In an aircraft gas turbine (jet) engine, air is drawn into the front of the engine, compressed by a shaft-mounted compressor, and mixed with fuel. The mixture is combusted, and the resulting hot combustion gas is passed through a turbine mounted on the same shaft. The flow of gas turns the turbine by contacting an airfoil portion of the turbine blade, which turns the shaft and provides power to the compressor. The hot exhaust gases flow from the back of the engine, driving it and the aircraft forward. There may additionally be a bypass fan that forces air around the center core of the engine, driven by a shaft extending from the turbine section.
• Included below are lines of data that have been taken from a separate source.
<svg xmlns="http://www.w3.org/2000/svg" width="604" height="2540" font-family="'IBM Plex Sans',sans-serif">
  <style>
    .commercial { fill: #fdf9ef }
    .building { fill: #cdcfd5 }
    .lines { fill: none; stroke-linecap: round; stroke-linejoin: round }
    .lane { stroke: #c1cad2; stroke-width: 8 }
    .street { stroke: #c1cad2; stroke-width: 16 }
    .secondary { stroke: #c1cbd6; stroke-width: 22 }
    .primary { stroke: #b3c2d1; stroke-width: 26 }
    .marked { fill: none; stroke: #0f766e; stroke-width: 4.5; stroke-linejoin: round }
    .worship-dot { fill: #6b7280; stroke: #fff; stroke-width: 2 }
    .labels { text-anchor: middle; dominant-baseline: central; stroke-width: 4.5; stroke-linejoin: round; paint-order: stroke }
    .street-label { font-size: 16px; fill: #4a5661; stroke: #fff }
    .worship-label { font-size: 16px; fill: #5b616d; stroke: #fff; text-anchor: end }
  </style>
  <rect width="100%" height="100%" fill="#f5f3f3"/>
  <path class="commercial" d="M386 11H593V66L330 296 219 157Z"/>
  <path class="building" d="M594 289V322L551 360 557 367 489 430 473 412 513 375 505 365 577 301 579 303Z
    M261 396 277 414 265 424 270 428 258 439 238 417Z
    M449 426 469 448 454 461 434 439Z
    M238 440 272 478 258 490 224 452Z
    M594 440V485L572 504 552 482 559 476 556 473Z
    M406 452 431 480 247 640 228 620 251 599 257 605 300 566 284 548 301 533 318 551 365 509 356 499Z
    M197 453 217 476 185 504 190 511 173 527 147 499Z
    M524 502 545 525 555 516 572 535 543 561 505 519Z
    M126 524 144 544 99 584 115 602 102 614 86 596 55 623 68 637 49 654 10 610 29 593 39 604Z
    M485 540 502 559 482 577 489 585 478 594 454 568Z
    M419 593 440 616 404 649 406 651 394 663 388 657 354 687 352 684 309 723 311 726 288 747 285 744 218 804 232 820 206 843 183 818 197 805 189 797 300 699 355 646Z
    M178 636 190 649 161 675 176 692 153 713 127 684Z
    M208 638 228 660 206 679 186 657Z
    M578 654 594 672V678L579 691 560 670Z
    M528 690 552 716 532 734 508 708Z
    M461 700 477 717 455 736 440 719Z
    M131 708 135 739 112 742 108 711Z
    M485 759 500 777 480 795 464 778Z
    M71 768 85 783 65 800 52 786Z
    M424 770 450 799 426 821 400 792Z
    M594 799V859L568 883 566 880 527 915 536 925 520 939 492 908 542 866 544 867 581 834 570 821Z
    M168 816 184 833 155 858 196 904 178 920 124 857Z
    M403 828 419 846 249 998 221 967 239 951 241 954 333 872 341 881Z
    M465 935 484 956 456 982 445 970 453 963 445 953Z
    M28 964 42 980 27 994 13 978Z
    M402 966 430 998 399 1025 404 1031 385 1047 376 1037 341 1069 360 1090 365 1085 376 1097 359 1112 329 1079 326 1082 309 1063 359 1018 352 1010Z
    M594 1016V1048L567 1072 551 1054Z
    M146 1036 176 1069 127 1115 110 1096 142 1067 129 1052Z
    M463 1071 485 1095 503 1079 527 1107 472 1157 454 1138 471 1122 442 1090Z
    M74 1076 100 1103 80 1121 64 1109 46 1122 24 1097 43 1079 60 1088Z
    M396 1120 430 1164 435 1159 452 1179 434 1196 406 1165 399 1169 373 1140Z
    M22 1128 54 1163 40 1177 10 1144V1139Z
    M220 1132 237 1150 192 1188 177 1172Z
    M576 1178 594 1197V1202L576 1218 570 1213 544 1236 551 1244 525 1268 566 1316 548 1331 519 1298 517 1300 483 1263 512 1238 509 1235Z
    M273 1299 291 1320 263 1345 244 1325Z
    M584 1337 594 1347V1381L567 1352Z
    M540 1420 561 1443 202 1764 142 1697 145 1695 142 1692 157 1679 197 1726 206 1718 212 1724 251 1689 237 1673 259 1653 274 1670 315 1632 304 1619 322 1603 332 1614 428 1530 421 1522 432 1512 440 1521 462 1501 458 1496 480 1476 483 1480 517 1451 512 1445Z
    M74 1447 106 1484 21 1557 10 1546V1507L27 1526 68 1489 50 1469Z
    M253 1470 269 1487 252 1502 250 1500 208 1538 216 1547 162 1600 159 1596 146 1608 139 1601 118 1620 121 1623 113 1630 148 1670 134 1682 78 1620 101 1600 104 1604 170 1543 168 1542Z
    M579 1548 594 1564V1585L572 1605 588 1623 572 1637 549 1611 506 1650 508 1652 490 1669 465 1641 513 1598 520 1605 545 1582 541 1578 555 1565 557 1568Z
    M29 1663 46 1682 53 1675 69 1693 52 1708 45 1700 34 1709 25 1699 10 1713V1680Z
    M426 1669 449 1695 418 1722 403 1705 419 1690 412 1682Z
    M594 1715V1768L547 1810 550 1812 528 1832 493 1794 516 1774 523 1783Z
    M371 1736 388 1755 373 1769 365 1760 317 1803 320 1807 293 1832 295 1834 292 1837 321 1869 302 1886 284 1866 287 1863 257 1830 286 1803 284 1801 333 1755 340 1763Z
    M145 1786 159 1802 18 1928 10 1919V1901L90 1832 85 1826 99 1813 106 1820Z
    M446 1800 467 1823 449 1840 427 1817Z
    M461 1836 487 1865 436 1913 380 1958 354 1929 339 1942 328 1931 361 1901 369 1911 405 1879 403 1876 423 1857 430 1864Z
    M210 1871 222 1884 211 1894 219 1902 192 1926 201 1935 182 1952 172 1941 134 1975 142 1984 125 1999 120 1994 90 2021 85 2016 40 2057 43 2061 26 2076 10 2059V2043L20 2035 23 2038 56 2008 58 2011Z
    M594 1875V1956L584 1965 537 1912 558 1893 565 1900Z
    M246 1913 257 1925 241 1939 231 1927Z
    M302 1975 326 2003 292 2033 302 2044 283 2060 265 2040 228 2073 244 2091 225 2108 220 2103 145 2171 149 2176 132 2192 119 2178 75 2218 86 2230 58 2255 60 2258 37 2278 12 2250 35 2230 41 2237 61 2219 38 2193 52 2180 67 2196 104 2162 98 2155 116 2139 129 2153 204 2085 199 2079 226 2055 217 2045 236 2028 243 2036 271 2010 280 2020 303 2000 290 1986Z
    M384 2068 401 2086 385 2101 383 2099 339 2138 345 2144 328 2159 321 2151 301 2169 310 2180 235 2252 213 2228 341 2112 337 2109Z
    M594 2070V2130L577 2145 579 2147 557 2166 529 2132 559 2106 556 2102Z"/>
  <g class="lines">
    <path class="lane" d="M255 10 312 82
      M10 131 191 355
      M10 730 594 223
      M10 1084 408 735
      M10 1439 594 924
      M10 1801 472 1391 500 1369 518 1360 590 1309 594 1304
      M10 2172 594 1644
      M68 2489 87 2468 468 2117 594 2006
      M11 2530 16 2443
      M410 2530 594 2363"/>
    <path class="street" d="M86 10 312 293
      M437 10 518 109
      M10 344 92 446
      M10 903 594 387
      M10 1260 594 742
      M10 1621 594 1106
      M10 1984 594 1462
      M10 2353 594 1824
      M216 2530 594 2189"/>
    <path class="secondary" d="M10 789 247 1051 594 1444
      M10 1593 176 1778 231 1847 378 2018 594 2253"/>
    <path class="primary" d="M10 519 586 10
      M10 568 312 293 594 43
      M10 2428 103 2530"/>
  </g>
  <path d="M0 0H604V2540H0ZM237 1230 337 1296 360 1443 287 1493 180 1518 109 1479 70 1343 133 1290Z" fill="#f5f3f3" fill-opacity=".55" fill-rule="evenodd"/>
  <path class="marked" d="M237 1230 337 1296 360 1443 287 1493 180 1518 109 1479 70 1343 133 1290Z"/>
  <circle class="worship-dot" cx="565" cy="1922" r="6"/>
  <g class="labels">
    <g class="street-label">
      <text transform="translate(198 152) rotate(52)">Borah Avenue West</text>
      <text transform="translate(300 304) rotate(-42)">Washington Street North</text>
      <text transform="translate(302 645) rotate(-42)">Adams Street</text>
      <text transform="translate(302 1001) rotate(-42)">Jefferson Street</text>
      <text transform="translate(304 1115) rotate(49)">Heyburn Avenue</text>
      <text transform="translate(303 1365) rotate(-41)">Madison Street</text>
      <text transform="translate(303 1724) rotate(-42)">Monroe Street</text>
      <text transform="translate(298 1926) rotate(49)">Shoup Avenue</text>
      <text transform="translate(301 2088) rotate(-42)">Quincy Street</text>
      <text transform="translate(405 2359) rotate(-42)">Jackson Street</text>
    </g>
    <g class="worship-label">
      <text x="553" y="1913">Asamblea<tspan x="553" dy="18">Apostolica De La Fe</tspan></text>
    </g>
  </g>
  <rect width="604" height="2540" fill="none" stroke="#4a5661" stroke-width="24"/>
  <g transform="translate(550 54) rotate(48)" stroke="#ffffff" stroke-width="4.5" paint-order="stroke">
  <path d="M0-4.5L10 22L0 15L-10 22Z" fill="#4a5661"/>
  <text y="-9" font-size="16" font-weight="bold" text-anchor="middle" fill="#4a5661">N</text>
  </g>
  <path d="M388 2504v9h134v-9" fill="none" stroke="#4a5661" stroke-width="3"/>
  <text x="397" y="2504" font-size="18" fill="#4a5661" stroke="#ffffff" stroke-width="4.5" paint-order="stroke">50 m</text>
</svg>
The compressor, the turbine, and the bypass fan have a similar construction. They each have a rotor assembly included in a rotor disk and a set of blades extending radially outwardly from the rotor disk. The compressor, the turbine, and the bypass fan share this basic configuration. However, the materials of construction of the rotor disks and the blades, as well as the shapes and sizes of the rotor disks and the blades, vary in these different sections of the gas turbine engine. The blades may be integral with and metallurgically bonded to the disk, forming a BLISK (“bladed disk”, also sometimes known as an “integrally bonded rotor” or IBR), or they may be mechanically attached to the disk.
During manufacture or service, one (or more) of the blades of the BLISK may be damaged, as for example, by the impact of particles entrained in the gas flow that impinges on the blade. If the damage is nicks, dents, or local loss of material, the blade must be repaired. In the repair, the damaged area has new material deposited onto it. The BLISK is then heat treated to relieve residual stresses. However, the heat treatment exposure of the entire BLISK can reduce the properties of the other areas of the BLISK and is not desirable.
What is needed is a heat-treatment apparatus that can be used to heat treat a portion of a weld-repaired BLISK airfoil without exposing the entire BLISK to the heat treatment. The present invention fulfills this need, and further provides related advantages.